Exercise objective ->
Restate word for word the entries below, starting with the line with "Thiết Bị Bar – Cafe" and continuing through the line with "Anmeldelser (61)". Include both of those lines and no others.

■ ■ ■ ■

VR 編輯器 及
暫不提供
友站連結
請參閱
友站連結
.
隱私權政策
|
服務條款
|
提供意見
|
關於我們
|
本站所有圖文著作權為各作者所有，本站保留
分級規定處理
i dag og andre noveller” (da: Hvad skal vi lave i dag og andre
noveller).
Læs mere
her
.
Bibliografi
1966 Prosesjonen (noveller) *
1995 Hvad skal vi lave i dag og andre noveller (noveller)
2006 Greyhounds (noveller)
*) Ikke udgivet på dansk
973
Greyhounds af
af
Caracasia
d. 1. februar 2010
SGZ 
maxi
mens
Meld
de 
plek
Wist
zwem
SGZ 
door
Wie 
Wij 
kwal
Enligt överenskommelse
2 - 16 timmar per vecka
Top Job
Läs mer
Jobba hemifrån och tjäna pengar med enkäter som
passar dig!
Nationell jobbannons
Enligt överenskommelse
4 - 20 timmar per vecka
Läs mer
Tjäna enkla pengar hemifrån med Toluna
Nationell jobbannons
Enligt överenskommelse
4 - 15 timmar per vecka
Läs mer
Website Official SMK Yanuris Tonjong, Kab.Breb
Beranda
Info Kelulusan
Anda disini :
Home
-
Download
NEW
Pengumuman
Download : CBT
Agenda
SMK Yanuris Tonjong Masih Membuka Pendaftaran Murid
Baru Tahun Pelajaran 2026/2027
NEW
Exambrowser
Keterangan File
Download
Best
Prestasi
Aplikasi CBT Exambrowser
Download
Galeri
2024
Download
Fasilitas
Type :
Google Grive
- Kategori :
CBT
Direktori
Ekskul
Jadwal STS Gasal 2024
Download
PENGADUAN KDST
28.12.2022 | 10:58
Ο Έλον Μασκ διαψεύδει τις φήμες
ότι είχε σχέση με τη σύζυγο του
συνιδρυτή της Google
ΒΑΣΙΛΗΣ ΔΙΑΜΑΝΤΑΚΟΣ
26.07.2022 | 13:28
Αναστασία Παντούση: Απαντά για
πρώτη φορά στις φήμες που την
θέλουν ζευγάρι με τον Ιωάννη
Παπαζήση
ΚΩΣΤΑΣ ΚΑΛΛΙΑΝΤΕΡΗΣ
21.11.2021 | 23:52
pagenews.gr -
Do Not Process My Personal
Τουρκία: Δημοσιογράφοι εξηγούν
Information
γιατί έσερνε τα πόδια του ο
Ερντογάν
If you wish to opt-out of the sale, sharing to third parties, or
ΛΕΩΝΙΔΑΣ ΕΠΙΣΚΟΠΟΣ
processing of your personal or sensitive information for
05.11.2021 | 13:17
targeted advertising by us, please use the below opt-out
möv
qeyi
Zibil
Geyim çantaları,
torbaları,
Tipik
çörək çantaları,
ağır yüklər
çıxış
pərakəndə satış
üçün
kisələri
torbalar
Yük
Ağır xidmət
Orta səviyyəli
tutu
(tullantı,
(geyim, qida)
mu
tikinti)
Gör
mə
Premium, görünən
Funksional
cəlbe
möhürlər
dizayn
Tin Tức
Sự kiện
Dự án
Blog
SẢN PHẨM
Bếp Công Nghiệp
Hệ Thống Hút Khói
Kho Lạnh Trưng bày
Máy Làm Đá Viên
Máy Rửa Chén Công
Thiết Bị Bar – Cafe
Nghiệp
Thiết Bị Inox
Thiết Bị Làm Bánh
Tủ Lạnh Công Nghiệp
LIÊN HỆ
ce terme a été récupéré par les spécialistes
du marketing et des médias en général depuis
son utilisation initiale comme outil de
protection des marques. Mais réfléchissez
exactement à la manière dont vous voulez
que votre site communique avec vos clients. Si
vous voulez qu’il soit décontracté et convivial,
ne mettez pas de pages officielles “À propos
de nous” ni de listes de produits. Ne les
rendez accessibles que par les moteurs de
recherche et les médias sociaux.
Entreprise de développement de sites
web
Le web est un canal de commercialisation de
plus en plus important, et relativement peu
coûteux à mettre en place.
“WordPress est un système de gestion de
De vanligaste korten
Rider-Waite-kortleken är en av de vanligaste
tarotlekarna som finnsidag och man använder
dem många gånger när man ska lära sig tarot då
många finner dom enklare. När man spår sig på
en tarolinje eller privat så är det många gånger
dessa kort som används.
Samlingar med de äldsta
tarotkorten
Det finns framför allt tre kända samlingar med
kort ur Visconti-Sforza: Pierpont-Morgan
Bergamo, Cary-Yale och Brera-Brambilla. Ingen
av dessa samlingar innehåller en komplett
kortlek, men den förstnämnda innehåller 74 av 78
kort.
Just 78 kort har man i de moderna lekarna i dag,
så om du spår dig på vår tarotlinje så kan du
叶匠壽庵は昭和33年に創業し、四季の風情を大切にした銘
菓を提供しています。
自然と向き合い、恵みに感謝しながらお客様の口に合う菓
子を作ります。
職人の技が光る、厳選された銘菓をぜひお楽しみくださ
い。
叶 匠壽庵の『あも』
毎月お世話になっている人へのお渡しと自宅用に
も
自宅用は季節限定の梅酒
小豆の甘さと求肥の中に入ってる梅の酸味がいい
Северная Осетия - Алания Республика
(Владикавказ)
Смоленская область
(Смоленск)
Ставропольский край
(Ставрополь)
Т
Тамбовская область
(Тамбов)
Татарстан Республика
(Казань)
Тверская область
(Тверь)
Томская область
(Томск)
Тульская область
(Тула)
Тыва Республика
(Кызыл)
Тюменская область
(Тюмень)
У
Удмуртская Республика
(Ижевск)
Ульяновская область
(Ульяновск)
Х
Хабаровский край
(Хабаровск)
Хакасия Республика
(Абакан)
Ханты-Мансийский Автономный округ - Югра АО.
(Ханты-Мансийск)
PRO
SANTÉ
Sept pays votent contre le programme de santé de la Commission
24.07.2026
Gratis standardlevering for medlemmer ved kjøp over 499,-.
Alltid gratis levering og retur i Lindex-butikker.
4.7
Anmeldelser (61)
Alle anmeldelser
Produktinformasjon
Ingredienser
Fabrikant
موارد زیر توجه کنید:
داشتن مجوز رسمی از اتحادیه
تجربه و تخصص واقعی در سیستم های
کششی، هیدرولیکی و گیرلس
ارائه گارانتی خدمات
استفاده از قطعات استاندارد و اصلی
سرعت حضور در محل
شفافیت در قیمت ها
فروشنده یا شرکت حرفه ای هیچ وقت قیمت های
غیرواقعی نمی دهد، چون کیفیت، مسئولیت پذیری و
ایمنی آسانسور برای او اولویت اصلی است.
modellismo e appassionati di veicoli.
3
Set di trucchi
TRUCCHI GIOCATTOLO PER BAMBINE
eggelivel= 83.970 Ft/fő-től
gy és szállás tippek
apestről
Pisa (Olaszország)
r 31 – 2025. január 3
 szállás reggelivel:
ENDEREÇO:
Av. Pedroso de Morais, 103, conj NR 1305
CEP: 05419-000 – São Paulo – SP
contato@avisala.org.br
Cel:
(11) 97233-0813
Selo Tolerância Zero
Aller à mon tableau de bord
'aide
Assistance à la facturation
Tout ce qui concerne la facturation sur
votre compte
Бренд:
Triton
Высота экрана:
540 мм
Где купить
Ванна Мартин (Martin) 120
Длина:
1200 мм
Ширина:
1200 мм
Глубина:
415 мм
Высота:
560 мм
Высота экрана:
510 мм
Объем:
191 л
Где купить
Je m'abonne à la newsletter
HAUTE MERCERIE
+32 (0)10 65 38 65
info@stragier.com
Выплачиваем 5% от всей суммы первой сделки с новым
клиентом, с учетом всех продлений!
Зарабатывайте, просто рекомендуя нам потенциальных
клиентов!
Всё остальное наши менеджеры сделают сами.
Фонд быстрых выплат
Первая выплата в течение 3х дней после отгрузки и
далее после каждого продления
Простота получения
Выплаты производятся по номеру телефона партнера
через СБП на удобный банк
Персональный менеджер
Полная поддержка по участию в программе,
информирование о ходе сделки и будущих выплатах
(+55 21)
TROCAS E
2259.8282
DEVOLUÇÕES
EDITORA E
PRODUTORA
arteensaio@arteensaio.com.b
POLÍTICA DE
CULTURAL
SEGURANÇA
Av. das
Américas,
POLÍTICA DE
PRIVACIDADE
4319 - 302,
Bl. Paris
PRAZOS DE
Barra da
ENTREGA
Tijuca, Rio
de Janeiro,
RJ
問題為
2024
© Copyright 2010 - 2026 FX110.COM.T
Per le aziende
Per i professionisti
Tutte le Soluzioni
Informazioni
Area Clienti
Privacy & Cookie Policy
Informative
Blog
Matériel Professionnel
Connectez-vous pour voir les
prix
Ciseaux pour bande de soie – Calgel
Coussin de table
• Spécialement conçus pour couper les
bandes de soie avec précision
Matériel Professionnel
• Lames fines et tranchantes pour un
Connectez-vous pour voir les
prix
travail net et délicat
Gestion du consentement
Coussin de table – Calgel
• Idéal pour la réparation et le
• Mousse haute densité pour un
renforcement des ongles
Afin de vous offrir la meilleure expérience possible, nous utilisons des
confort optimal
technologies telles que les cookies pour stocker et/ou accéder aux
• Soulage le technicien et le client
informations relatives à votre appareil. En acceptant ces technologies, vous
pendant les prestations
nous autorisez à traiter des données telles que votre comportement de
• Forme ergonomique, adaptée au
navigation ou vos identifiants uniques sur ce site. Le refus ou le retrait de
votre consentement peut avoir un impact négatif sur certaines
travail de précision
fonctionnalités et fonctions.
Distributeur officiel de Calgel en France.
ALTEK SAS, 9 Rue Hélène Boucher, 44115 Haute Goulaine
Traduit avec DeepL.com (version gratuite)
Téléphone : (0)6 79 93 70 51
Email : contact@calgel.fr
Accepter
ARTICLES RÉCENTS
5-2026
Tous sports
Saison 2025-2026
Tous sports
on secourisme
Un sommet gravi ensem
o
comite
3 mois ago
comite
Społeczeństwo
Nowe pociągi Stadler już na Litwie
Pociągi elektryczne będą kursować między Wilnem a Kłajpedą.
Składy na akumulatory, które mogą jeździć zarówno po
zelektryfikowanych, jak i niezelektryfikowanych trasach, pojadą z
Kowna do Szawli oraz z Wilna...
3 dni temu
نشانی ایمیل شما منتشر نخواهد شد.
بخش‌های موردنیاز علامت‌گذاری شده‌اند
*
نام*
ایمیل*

■ ■ ■ ■

Solution to the problem ->
Thiết Bị Bar – Cafe
Nghiệp
Thiết Bị Inox
Thiết Bị Làm Bánh
Tủ Lạnh Công Nghiệp
LIÊN HỆ
ce terme a été récupéré par les spécialistes
du marketing et des médias en général depuis
son utilisation initiale comme outil de
protection des marques. Mais réfléchissez
exactement à la manière dont vous voulez
que votre site communique avec vos clients. Si
vous voulez qu’il soit décontracté et convivial,
ne mettez pas de pages officielles “À propos
de nous” ni de listes de produits. Ne les
rendez accessibles que par les moteurs de
recherche et les médias sociaux.
Entreprise de développement de sites
web
Le web est un canal de commercialisation de
plus en plus important, et relativement peu
coûteux à mettre en place.
“WordPress est un système de gestion de
De vanligaste korten
Rider-Waite-kortleken är en av de vanligaste
tarotlekarna som finnsidag och man använder
dem många gånger när man ska lära sig tarot då
många finner dom enklare. När man spår sig på
en tarolinje eller privat så är det många gånger
dessa kort som används.
Samlingar med de äldsta
tarotkorten
Det finns framför allt tre kända samlingar med
kort ur Visconti-Sforza: Pierpont-Morgan
Bergamo, Cary-Yale och Brera-Brambilla. Ingen
av dessa samlingar innehåller en komplett
kortlek, men den förstnämnda innehåller 74 av 78
kort.
Just 78 kort har man i de moderna lekarna i dag,
så om du spår dig på vår tarotlinje så kan du
叶匠壽庵は昭和33年に創業し、四季の風情を大切にした銘
菓を提供しています。
自然と向き合い、恵みに感謝しながらお客様の口に合う菓
子を作ります。
職人の技が光る、厳選された銘菓をぜひお楽しみくださ
い。
叶 匠壽庵の『あも』
毎月お世話になっている人へのお渡しと自宅用に
も
自宅用は季節限定の梅酒
小豆の甘さと求肥の中に入ってる梅の酸味がいい
Северная Осетия - Алания Республика
(Владикавказ)
Смоленская область
(Смоленск)
Ставропольский край
(Ставрополь)
Т
Тамбовская область
(Тамбов)
Татарстан Республика
(Казань)
Тверская область
(Тверь)
Томская область
(Томск)
Тульская область
(Тула)
Тыва Республика
(Кызыл)
Тюменская область
(Тюмень)
У
Удмуртская Республика
(Ижевск)
Ульяновская область
(Ульяновск)
Х
Хабаровский край
(Хабаровск)
Хакасия Республика
(Абакан)
Ханты-Мансийский Автономный округ - Югра АО.
(Ханты-Мансийск)
PRO
SANTÉ
Sept pays votent contre le programme de santé de la Commission
24.07.2026
Gratis standardlevering for medlemmer ved kjøp over 499,-.
Alltid gratis levering og retur i Lindex-butikker.
4.7
Anmeldelser (61)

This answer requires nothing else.